▶ [Exercise directions] Give the listing again word for word, excluding the pictures it contains.

▶ [Available data]

◇ ◇ ◇ ◇

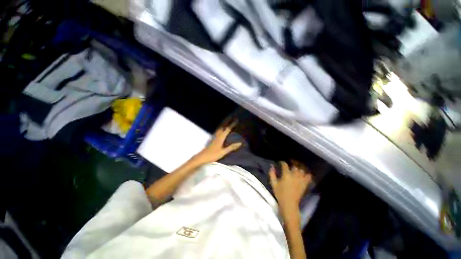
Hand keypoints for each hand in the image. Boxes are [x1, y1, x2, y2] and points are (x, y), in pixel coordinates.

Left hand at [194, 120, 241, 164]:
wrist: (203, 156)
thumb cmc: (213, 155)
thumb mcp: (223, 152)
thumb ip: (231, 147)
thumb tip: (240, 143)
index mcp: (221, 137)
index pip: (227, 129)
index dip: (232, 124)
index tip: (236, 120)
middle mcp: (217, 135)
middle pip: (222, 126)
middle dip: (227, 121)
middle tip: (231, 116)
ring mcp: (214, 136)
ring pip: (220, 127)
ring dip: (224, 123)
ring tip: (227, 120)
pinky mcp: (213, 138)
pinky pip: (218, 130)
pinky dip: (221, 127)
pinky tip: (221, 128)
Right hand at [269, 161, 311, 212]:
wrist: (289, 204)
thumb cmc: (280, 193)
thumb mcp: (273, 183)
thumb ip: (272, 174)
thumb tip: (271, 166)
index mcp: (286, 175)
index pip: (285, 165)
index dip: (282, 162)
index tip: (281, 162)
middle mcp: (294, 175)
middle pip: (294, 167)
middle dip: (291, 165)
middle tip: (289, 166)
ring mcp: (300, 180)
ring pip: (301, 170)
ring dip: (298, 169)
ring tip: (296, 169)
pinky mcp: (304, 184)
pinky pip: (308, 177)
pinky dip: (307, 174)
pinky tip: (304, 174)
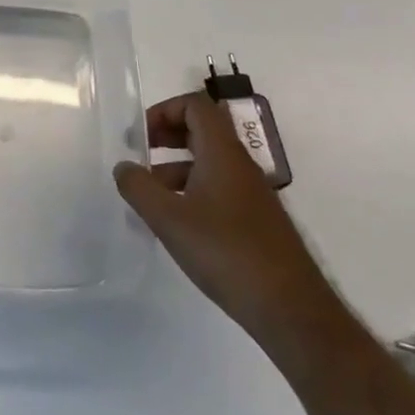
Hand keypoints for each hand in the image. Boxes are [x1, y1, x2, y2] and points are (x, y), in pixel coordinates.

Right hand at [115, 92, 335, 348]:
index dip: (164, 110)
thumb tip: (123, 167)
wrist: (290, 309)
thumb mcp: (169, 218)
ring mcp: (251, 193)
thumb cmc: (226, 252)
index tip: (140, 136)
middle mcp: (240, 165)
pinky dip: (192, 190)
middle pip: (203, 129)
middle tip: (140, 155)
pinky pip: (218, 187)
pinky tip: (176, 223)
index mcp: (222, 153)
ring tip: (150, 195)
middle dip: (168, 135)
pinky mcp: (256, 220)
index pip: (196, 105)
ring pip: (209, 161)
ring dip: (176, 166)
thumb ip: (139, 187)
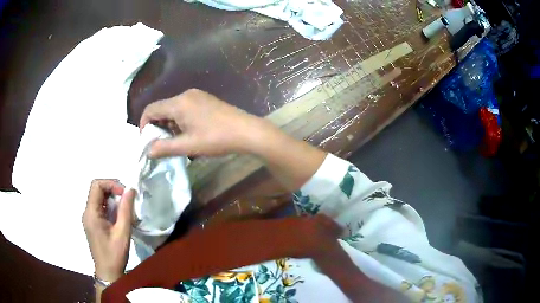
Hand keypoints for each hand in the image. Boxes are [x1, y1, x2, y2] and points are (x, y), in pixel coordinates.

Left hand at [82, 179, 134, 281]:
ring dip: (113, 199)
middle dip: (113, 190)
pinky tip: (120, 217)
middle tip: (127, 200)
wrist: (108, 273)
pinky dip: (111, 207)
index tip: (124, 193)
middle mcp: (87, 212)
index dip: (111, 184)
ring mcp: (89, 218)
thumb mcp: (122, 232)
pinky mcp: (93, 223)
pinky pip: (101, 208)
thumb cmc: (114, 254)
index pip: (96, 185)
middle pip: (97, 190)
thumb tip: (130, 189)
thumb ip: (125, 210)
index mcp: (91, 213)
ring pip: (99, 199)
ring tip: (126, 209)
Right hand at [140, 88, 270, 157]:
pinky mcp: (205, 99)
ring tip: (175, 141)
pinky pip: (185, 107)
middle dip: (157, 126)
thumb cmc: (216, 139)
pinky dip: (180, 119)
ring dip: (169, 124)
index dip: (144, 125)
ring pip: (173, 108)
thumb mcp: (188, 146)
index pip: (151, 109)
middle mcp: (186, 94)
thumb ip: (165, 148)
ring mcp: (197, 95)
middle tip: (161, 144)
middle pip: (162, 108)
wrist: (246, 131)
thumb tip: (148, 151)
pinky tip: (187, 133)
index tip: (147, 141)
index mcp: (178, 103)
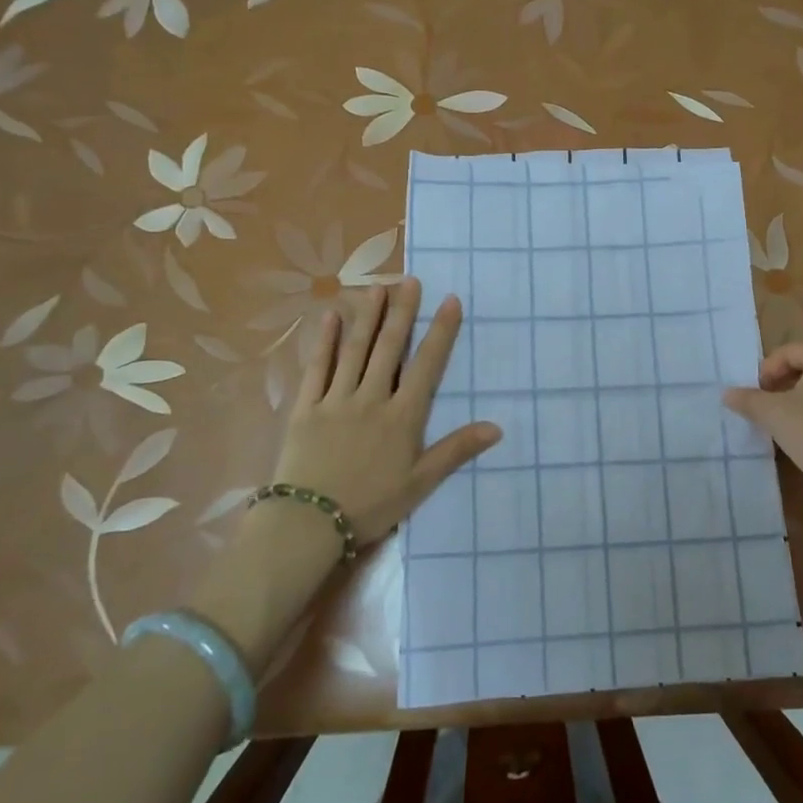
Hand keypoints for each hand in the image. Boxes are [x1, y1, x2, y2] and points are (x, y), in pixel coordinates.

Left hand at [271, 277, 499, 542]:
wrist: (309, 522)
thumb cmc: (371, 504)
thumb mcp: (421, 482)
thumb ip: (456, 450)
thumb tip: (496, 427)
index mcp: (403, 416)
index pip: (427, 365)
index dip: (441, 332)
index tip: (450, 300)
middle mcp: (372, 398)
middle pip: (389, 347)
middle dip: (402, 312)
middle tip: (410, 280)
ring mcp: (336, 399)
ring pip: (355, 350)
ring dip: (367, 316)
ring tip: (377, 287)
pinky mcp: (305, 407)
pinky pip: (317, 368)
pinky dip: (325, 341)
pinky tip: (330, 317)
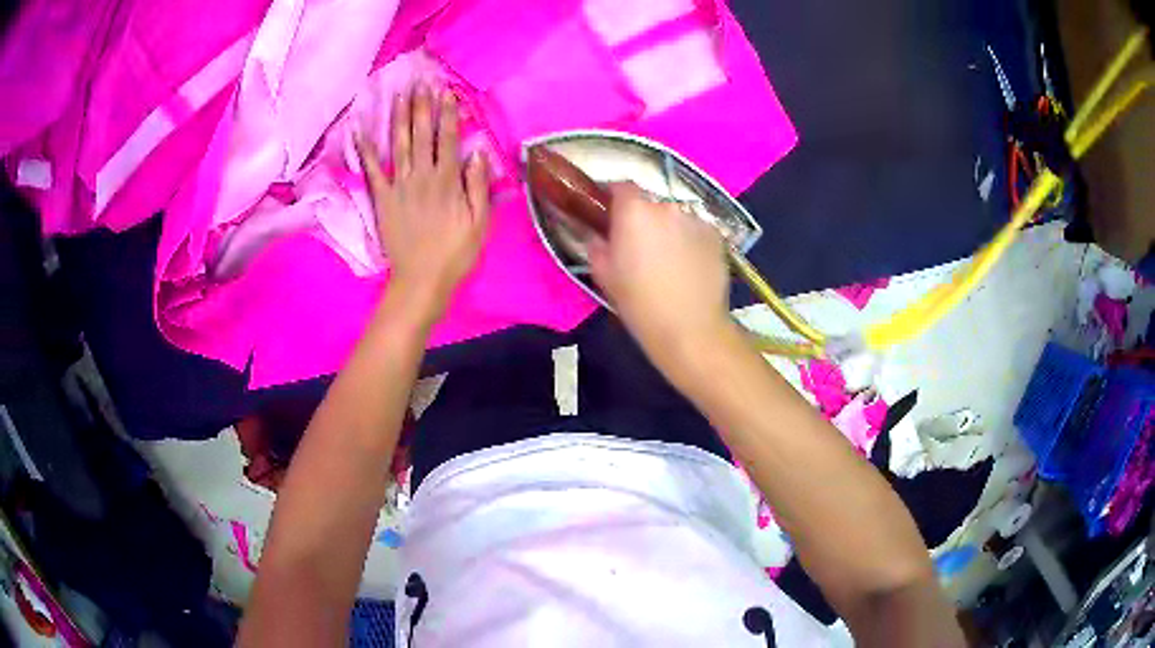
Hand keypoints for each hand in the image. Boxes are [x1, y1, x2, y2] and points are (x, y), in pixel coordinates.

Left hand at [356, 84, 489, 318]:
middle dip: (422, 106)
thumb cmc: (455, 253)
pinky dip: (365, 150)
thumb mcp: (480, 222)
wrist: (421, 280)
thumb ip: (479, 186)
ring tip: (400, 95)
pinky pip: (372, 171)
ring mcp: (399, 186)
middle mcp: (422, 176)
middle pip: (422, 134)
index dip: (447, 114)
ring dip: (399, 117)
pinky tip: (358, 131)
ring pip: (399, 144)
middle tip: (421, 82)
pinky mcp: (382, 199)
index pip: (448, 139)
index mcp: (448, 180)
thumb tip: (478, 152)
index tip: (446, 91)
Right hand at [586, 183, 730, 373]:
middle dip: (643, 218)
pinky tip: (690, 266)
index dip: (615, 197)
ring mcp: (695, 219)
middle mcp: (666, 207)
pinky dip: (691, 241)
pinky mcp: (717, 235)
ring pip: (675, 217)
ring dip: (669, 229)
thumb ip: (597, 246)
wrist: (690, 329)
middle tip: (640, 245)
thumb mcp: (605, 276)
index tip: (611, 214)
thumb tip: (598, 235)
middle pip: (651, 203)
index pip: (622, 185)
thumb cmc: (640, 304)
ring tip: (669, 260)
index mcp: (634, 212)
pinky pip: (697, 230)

◇ ◇ ◇ ◇

▶ [Worked solution]
Hand keypoints for each hand in the image. Boxes are [x1, y1, x2, y2] and points are (x, y), in pixel coordinates.

Left hand at [194, 120, 241, 164]:
wrist: (203, 156)
thumb cmc: (213, 155)
thumb mcp: (223, 152)
thumb ip: (231, 147)
thumb tip: (240, 143)
index mcp: (221, 137)
index pip: (227, 129)
index dip: (232, 124)
index tip: (236, 120)
middle mcp: (217, 135)
middle pip: (222, 126)
middle dip: (227, 121)
middle tip: (231, 116)
ring mcp: (214, 136)
ring pip: (220, 127)
ring dip: (224, 123)
ring tip: (227, 120)
pinky mcp: (213, 138)
pinky pip: (218, 130)
pinky dip: (221, 127)
pinky tip: (221, 128)
Right hand at [269, 161, 311, 212]:
wrist: (289, 204)
thumb cmc: (280, 193)
thumb mcp: (273, 183)
thumb ip: (272, 174)
thumb tip: (271, 166)
index mcp: (286, 175)
index pip: (285, 165)
index dip: (282, 162)
index tip: (281, 162)
middle mcp: (294, 175)
middle pip: (294, 167)
middle dip: (291, 165)
middle tip: (289, 166)
ring mcp: (300, 180)
ring pip: (301, 170)
ring dip: (298, 169)
ring tip: (296, 169)
pinky mcp: (304, 184)
pinky pip: (308, 177)
pinky dip: (307, 174)
pinky tip: (304, 174)
Hand keypoints for each hand in the image. Boxes are [x1, y1, x2, y2] and points are (x, y), in pixel coordinates.

Right hand at [115, 92, 335, 348]:
index dip: (164, 110)
thumb tip: (123, 167)
wrist: (290, 309)
thumb mcp: (169, 218)
ring mcp: (251, 193)
thumb cmc: (226, 252)
index tip: (140, 136)
middle mcp: (240, 165)
pinky dip: (192, 190)
middle pip: (203, 129)
middle tip: (140, 155)
pinky pip: (218, 187)
pinky tip: (176, 223)
index mcp: (222, 153)
ring tip: (150, 195)
middle dip: (168, 135)
pinky mcp: (256, 220)
index pip: (196, 105)
ring pip: (209, 161)
ring dip: (176, 166)
thumb ip: (139, 187)
Hand keypoints for each hand in the image. Boxes are [x1, y1, x2, y2] and points are (x, y), in pixel coordinates.

Left hand at [82, 179, 134, 281]:
ring dip: (113, 199)
middle dip: (113, 190)
pinky tip: (120, 217)
middle tip: (127, 200)
wrist: (108, 273)
pinky dip: (111, 207)
index tip: (124, 193)
middle mcp: (87, 212)
index dip: (111, 184)
ring mcp: (89, 218)
thumb mcp: (122, 232)
pinky mcp: (93, 223)
pinky pip: (101, 208)
thumb cmc: (114, 254)
index pip: (96, 185)
middle pip: (97, 190)
thumb tip: (130, 189)
thumb ip: (125, 210)
index mcp: (91, 213)
ring pip: (99, 199)
ring tip: (126, 209)
Right hand at [140, 88, 270, 157]:
pinky mcp: (205, 99)
ring tip: (175, 141)
pinky pip: (185, 107)
middle dip: (157, 126)
thumb cmc: (216, 139)
pinky dip: (180, 119)
ring dip: (169, 124)
index dip: (144, 125)
ring pip: (173, 108)
thumb mcp: (188, 146)
index pip: (151, 109)
middle mcp: (186, 94)
thumb ip: (165, 148)
ring mcp: (197, 95)
middle tip: (161, 144)
middle pip: (162, 108)
wrist: (246, 131)
thumb tip: (148, 151)
pinky tip: (187, 133)
index tip: (147, 141)
index mcp: (178, 103)
Hand keypoints for each hand in the image. Boxes are [x1, y1, x2, y2] and points are (x, y), in pixel coordinates.

Left hand at [271, 277, 499, 542]:
wrist: (309, 522)
thumb cmc: (371, 504)
thumb mcp: (421, 482)
thumb ip: (456, 450)
thumb tip: (496, 427)
index mcp: (403, 416)
index pip: (427, 365)
index dip: (441, 332)
index tip: (450, 300)
middle mcp: (372, 398)
middle pip: (389, 347)
middle dip: (402, 312)
middle tip: (410, 280)
ring mcp: (336, 399)
ring pip: (355, 350)
ring dip: (367, 316)
ring tip: (377, 287)
pinky mcp: (305, 407)
pinky pip: (317, 368)
pinky dip: (325, 341)
pinky tip: (330, 317)
Hand keypoints for each hand in the image. Boxes are [x1, y1, x2, y2] and points are (x, y), in pixel coordinates.

Left hand at [356, 84, 489, 318]:
middle dip: (422, 106)
thumb cmc: (455, 253)
pinky dip: (365, 150)
thumb mcp: (480, 222)
wrist: (421, 280)
thumb ip: (479, 186)
ring tip: (400, 95)
pinky pip: (372, 171)
ring mcp: (399, 186)
middle mcp: (422, 176)
middle pip: (422, 134)
index dip: (447, 114)
ring dip: (399, 117)
pinky tip: (358, 131)
ring pip: (399, 144)
middle tip: (421, 82)
pinky mcp: (382, 199)
index pip: (448, 139)
index mcp: (448, 180)
thumb tip: (478, 152)
index tip: (446, 91)
Right hand at [586, 183, 730, 373]:
middle dip: (643, 218)
pinky tip: (690, 266)
index dip: (615, 197)
ring mcp: (695, 219)
middle mcp: (666, 207)
pinky dip: (691, 241)
pinky mcp: (717, 235)
ring pip: (675, 217)
ring dip: (669, 229)
thumb ip: (597, 246)
wrist: (690, 329)
middle tip: (640, 245)
thumb mcp: (605, 276)
index tip: (611, 214)
thumb tip: (598, 235)
middle pip: (651, 203)
index pip: (622, 185)
thumb cmc: (640, 304)
ring tip: (669, 260)
index mcp: (634, 212)
pinky pip: (697, 230)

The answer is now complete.